> [Exercise]:
Continue the forum post on closing your own classified ads, picking up right after its last sentence.

> [Document extract]:
☆ ☆ ☆ ☆ ☆ ☆ ☆
# Sticky  HOW TO:Close your classified ads



## Diztrbd1

*As per rule #2 in the rules for posting classified ads (http://www.bcaquaria.com/forum/freshwater-equipment-classifieds-27/read-before-posting-here-3084/) members are asked to close their own classified ads, when they are no longer available. This includes all( FS/FT/FF/LF/WTB) ads. This helps to keep older/unavailable/inactive ads from being bumped up.
Also the rules state no more than 2 active ads per member, in each classified section. More than that means, your ads may be merged or deleted without notice. 

Here's instructions on how to close your own classified ads:

1)Open the classified ad/thread you wish to close. If you look at the top of the thread, above the last post , there is a menu as pictured below










2) click "Administrative" & the drop down menu will give you the "Close Thread" option

3) make sure the "Close Thread" option is checked, then click "Proceed". At that point your thread will automatically be closed & moved to the Classified Archive section.
* Please note: this does not delete the ad, it simply closes it so it cannot be replied to. It will move it to the Classified Archives which they can still be viewed, for whatever reasons you have.
☆ ☆ ☆ ☆ ☆ ☆ ☆
> [Raw data]:
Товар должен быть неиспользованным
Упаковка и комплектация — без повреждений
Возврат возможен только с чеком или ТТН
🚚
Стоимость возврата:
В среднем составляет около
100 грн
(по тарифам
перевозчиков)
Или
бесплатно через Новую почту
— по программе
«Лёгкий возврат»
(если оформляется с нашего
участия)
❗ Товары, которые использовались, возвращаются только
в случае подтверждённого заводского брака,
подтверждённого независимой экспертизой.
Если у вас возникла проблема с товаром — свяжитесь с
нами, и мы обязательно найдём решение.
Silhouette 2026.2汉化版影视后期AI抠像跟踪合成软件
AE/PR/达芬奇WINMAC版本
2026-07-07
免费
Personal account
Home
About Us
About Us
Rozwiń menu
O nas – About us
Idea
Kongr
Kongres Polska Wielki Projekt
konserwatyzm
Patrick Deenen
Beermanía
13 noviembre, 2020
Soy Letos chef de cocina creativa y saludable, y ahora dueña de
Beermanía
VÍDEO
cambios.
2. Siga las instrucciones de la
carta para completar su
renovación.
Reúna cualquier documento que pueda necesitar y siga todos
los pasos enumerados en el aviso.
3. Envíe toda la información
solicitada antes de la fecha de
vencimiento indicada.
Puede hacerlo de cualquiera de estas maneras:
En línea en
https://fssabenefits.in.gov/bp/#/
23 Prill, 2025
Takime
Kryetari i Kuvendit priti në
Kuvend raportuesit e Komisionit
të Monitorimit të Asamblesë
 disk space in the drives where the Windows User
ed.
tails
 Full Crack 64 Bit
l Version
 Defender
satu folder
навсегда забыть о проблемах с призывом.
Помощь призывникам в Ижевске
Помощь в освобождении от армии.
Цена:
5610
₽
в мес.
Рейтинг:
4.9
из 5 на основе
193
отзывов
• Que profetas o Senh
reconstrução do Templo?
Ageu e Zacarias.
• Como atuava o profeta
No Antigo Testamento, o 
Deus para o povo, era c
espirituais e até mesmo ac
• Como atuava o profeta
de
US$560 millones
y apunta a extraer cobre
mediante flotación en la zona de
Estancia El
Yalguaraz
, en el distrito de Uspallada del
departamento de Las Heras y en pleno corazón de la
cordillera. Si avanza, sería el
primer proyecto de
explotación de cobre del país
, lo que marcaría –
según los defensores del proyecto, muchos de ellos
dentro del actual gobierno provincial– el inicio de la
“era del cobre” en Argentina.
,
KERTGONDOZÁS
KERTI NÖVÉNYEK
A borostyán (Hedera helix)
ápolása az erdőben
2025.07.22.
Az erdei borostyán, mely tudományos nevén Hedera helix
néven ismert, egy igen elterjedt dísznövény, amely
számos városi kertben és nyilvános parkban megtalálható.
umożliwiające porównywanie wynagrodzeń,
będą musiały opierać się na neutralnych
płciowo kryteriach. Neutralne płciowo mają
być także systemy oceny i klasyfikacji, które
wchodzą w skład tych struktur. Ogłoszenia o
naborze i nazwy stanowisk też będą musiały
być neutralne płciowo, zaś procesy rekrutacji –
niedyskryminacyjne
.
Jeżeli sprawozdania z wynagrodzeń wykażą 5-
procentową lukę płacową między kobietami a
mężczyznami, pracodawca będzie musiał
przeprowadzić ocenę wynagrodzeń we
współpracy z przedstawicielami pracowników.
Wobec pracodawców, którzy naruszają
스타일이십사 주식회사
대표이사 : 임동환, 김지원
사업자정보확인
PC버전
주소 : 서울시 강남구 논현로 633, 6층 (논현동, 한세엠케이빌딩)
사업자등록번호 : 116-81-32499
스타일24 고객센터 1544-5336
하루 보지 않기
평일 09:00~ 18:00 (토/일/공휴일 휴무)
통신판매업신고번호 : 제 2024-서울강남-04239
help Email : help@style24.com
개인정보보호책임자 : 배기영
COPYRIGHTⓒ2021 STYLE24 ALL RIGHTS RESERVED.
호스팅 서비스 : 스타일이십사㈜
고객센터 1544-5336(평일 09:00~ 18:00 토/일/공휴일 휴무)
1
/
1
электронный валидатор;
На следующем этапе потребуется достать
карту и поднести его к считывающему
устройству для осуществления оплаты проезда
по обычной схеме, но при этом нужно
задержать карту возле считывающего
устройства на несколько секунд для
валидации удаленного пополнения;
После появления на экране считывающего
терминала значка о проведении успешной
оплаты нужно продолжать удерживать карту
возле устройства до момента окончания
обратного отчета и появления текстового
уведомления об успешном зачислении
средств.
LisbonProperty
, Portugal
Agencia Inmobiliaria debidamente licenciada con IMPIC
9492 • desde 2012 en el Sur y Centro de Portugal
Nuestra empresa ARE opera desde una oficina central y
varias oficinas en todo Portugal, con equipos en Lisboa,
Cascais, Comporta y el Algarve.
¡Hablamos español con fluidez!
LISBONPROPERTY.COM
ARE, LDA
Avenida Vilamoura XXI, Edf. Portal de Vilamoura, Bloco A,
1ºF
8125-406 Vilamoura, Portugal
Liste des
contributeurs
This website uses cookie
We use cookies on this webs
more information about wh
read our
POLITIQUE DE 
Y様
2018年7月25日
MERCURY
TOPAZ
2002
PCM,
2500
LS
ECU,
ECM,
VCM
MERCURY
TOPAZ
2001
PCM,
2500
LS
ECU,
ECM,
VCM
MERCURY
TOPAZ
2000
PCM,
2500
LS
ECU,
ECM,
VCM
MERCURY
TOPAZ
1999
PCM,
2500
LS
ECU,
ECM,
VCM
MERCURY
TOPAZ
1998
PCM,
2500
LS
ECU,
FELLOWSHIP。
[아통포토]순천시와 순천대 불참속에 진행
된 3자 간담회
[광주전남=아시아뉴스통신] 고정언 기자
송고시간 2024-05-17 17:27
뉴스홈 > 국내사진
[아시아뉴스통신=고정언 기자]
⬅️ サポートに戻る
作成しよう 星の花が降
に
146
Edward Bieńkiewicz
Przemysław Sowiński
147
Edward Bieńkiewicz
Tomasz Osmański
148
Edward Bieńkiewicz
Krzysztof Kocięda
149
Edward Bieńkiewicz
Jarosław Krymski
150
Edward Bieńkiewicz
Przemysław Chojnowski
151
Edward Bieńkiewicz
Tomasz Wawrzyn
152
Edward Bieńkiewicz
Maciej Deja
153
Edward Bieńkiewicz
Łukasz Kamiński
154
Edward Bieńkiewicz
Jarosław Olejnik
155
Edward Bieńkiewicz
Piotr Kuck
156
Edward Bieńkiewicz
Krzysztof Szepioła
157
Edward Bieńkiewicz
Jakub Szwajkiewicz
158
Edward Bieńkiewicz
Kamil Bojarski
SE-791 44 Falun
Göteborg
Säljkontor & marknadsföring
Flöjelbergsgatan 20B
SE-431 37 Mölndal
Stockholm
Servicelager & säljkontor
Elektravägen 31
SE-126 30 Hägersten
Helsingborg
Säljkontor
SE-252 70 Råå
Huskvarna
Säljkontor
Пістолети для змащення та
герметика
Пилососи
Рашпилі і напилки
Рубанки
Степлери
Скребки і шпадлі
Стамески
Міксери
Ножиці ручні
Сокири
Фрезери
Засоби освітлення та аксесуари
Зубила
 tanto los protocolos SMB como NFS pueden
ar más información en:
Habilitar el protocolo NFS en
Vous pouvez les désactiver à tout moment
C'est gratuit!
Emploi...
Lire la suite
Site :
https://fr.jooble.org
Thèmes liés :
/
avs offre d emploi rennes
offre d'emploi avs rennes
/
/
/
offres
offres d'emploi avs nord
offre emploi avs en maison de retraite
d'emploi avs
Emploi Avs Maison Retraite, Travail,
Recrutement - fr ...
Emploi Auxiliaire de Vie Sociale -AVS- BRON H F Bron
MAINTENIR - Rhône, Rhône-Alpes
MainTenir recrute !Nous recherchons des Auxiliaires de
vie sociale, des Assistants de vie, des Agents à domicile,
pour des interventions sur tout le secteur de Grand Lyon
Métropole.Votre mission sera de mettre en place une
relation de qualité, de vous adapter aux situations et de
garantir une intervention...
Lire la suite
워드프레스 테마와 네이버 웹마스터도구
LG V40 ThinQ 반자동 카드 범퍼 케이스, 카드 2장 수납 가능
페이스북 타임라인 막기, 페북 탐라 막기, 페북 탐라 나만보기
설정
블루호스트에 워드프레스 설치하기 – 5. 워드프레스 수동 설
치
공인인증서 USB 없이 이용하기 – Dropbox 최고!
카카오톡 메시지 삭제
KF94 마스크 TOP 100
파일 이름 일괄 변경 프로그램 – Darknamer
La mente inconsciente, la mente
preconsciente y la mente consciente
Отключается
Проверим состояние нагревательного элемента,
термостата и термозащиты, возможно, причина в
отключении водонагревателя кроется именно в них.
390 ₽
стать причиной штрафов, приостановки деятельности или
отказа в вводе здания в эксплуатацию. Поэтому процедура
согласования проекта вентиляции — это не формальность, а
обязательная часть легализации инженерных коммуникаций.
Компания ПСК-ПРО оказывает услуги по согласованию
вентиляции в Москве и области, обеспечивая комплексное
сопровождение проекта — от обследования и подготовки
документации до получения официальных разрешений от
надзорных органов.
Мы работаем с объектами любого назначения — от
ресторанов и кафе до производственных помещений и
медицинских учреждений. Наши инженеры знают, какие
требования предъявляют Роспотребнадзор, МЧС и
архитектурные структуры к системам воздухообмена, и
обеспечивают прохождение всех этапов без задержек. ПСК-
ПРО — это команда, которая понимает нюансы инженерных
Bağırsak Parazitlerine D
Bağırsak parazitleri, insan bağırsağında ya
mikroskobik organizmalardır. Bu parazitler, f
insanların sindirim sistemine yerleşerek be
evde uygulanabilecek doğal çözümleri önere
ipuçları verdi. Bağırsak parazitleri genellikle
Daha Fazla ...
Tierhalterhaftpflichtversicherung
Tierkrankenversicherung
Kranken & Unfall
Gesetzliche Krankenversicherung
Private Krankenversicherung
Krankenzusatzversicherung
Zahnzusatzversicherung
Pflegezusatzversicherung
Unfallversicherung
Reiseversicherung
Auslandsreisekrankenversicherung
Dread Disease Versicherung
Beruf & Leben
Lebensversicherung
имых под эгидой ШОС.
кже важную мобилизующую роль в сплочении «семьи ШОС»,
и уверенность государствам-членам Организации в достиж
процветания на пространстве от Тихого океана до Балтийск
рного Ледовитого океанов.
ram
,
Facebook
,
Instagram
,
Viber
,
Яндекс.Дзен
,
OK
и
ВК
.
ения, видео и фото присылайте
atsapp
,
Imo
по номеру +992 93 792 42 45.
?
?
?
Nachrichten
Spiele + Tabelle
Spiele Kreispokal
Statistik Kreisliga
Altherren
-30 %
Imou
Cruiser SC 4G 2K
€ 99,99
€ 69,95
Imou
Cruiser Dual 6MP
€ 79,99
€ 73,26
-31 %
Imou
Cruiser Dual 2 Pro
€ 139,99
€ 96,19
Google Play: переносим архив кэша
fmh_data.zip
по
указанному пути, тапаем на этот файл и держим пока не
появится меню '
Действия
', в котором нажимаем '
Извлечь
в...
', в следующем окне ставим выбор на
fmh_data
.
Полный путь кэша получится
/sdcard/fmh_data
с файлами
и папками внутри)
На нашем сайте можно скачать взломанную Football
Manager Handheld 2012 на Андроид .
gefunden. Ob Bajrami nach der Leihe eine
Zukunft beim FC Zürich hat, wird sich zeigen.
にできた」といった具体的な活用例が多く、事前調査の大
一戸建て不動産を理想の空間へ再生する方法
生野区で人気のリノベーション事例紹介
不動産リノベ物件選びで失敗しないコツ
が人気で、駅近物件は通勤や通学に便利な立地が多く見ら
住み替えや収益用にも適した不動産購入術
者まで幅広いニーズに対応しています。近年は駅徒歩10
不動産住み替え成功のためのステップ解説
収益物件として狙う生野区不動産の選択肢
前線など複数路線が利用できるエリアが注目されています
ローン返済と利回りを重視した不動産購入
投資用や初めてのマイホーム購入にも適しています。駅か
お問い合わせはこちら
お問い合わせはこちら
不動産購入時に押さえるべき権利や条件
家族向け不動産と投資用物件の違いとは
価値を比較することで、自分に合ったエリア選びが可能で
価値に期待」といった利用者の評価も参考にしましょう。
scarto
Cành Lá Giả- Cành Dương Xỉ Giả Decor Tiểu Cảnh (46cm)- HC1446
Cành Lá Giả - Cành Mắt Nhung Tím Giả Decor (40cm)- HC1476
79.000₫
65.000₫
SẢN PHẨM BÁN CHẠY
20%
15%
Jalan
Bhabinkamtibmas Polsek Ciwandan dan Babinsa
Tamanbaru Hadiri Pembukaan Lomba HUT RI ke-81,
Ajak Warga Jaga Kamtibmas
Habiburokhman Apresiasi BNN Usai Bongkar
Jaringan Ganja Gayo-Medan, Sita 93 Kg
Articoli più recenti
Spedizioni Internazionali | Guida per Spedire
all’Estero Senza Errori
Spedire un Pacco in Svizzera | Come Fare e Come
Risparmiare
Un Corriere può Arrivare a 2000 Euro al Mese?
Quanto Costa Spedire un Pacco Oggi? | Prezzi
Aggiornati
☆ ☆ ☆ ☆ ☆ ☆ ☆
> [Answer section]:
___________________________________________________________________________________________________

If that option is not available, there is an alternative way to closing your own ads. No sense in bumping them up just to say it's sold or asking for it to be closed when it's easy enough to do yourself.

Here's how:

1) go to the first post in the thread you are wanting closed And click "Edit Post"










2) now click "Go Advanced"










3) Scroll down to "Additional Options" under the message box. The last option under, After you submit your message.... is "Moderation Tools", check the "close this thread" box. You do not need to submit any message, if you do it will bump the thread up to the top. You can now click "Save Changes" . Your thread should now be closed and automatically moved to the Classified Archives.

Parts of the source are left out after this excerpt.